JOB ITEM => As you look over the data below, please find each line where the word "иногда" appears, then copy it.
··········
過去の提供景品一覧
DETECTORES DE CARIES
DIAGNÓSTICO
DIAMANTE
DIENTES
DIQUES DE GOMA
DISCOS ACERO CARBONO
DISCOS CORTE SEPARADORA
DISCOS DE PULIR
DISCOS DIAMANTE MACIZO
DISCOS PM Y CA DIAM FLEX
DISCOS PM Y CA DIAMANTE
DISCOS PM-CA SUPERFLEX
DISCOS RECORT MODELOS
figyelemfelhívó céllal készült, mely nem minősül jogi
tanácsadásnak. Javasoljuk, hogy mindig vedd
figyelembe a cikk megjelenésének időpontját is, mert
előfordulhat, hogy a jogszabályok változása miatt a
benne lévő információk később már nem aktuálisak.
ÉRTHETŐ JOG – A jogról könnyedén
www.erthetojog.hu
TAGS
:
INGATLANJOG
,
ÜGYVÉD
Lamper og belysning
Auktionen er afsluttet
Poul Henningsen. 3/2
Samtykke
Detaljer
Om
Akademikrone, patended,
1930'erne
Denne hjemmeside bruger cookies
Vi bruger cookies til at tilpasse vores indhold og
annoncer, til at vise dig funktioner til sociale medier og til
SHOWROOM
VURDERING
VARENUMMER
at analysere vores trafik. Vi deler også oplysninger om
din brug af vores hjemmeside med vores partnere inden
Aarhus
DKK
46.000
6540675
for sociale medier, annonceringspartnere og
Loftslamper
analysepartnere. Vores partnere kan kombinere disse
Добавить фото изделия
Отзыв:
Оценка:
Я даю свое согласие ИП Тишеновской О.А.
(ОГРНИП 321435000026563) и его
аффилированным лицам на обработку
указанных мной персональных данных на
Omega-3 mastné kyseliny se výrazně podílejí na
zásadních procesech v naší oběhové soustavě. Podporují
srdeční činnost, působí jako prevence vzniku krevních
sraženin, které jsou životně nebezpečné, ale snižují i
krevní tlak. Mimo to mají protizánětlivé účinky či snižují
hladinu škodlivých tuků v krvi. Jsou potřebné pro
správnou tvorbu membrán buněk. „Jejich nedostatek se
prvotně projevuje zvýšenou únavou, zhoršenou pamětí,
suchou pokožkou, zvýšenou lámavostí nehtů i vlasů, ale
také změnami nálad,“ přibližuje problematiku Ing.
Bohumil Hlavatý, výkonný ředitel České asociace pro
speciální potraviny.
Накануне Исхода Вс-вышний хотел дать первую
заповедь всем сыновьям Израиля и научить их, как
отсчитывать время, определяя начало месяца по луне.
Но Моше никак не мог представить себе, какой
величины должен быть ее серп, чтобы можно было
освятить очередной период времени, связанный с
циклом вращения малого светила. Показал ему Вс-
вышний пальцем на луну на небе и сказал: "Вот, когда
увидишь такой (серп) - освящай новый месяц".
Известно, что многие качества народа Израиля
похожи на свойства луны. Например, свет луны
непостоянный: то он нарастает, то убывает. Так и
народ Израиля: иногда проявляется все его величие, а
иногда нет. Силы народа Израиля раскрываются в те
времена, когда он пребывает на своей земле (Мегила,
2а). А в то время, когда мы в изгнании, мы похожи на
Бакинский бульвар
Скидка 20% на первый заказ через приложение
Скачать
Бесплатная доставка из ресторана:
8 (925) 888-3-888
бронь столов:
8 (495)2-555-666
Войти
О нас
··········
ANSWER BELOW =>
народ Израиля: иногда проявляется все его величие, а
иногда нет. Силы народа Израиля раскрываются в те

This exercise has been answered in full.